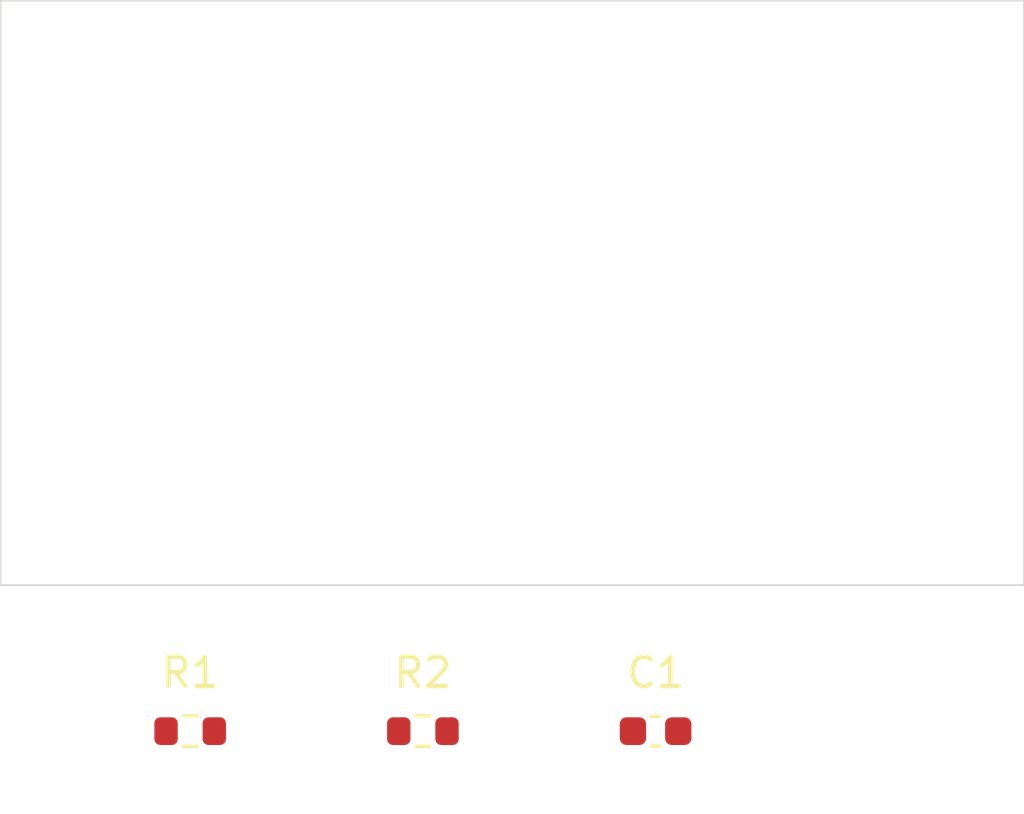
<source format=kicad_pcb>
(kicad_pcb (version 20241229) (generator "pcbnew") (generator_version "9.0")
  (general
  (thickness 1.6)
  (legacy_teardrops no))
  (paper "A4")
  (layers (0 "F.Cu" signal) (2 "B.Cu" signal) (9 "F.Adhes" user "F.Adhesive") (11 "B.Adhes" user "B.Adhesive") (13 "F.Paste" user) (15 "B.Paste" user) (5 "F.SilkS" user "F.Silkscreen") (7 "B.SilkS" user "B.Silkscreen") (1 "F.Mask" user) (3 "B.Mask" user) (17 "Dwgs.User" user "User.Drawings") (19 "Cmts.User" user "User.Comments") (21 "Eco1.User" user "User.Eco1") (23 "Eco2.User" user "User.Eco2") (25 "Edge.Cuts" user) (27 "Margin" user) (31 "F.CrtYd" user "F.Courtyard") (29 "B.CrtYd" user "B.Courtyard") (35 "F.Fab" user) (33 "B.Fab" user))
  (setup
  (pad_to_mask_clearance 0)
  (allow_soldermask_bridges_in_footprints no)
  (tenting front back)
  (pcbplotparams
    (layerselection "0x00000000_00000000_55555555_5755f5df")
    (plot_on_all_layers_selection "0x00000000_00000000_00000000_00000000")
    (disableapertmacros no)
    (usegerberextensions no)
    (usegerberattributes yes)
    (usegerberadvancedattributes yes)
    (creategerberjobfile yes)
    (dashed_line_dash_ratio 12.0)
    (dashed_line_gap_ratio 3.0)
    (svgprecision 4)
    (plotframeref no)
    (mode 1)
    (useauxorigin no)
    (hpglpennumber 1)
    (hpglpenspeed 20)
    (hpglpendiameter 15.0)
    (pdf_front_fp_property_popups yes)
    (pdf_back_fp_property_popups yes)
    (pdf_metadata yes)
    (pdf_single_document no)
    (dxfpolygonmode yes)
    (dxfimperialunits yes)
    (dxfusepcbnewfont yes)
    (psnegative no)
    (psa4output no)
    (plot_black_and_white yes)
    (plotinvisibletext no)
    (sketchpadsonfab no)
    (plotpadnumbers no)
    (hidednponfab no)
    (sketchdnponfab yes)
    (crossoutdnponfab yes)
    (subtractmaskfromsilk no)
    (outputformat 1)
    (mirror no)
    (drillshape 1)
    (scaleselection 1)
    (outputdirectory "")))
  (net 0 "")
  (net 1 "unconnected-(R1-Pad1-Pad1)")
  (net 2 "unconnected-(R1-Pad2-Pad2)")
  (net 3 "unconnected-(R2-Pad1-Pad1)")
  (net 4 "unconnected-(R2-Pad2-Pad2)")
  (net 5 "unconnected-(C1-Pad1-Pad1)")
  (net 6 "unconnected-(C1-Pad2-Pad2)")
  (footprint "Resistor_SMD:R_0603_1608Metric" (layer "F.Cu") (at 6.479999999999997 25.0))
  (footprint "Resistor_SMD:R_0603_1608Metric" (layer "F.Cu") (at 14.43999999999999 25.0))
  (footprint "Capacitor_SMD:C_0603_1608Metric" (layer "F.Cu") (at 22.399999999999984 25.0))
  (gr_rect
  (start 0 0)
  (end 35.0 20.0)
  (stroke (width 0.05) (type default))
  (fill no)
  (layer "Edge.Cuts")
  (uuid "e0580871-ed21-4b49-af12-c956d5ba524b"))
  (embedded_fonts no)
)
</source>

________

== Required work ==
Copy word for word each line of the data above, from the first through the one containing "(plotinvisibletext no)", and include no pictures.

== Result ==
<source format=kicad_pcb>
(kicad_pcb (version 20241229) (generator "pcbnew") (generator_version "9.0")
  (general
  (thickness 1.6)
  (legacy_teardrops no))
  (paper "A4")
  (layers (0 "F.Cu" signal) (2 "B.Cu" signal) (9 "F.Adhes" user "F.Adhesive") (11 "B.Adhes" user "B.Adhesive") (13 "F.Paste" user) (15 "B.Paste" user) (5 "F.SilkS" user "F.Silkscreen") (7 "B.SilkS" user "B.Silkscreen") (1 "F.Mask" user) (3 "B.Mask" user) (17 "Dwgs.User" user "User.Drawings") (19 "Cmts.User" user "User.Comments") (21 "Eco1.User" user "User.Eco1") (23 "Eco2.User" user "User.Eco2") (25 "Edge.Cuts" user) (27 "Margin" user) (31 "F.CrtYd" user "F.Courtyard") (29 "B.CrtYd" user "B.Courtyard") (35 "F.Fab" user) (33 "B.Fab" user))
  (setup
  (pad_to_mask_clearance 0)
  (allow_soldermask_bridges_in_footprints no)
  (tenting front back)
  (pcbplotparams
    (layerselection "0x00000000_00000000_55555555_5755f5df")
    (plot_on_all_layers_selection "0x00000000_00000000_00000000_00000000")
    (disableapertmacros no)
    (usegerberextensions no)
    (usegerberattributes yes)
    (usegerberadvancedattributes yes)
    (creategerberjobfile yes)
    (dashed_line_dash_ratio 12.0)
    (dashed_line_gap_ratio 3.0)
    (svgprecision 4)
    (plotframeref no)
    (mode 1)
    (useauxorigin no)
    (hpglpennumber 1)
    (hpglpenspeed 20)
    (hpglpendiameter 15.0)
    (pdf_front_fp_property_popups yes)
    (pdf_back_fp_property_popups yes)
    (pdf_metadata yes)
    (pdf_single_document no)
    (dxfpolygonmode yes)
    (dxfimperialunits yes)
    (dxfusepcbnewfont yes)
    (psnegative no)
    (psa4output no)
    (plot_black_and_white yes)
    (plotinvisibletext no)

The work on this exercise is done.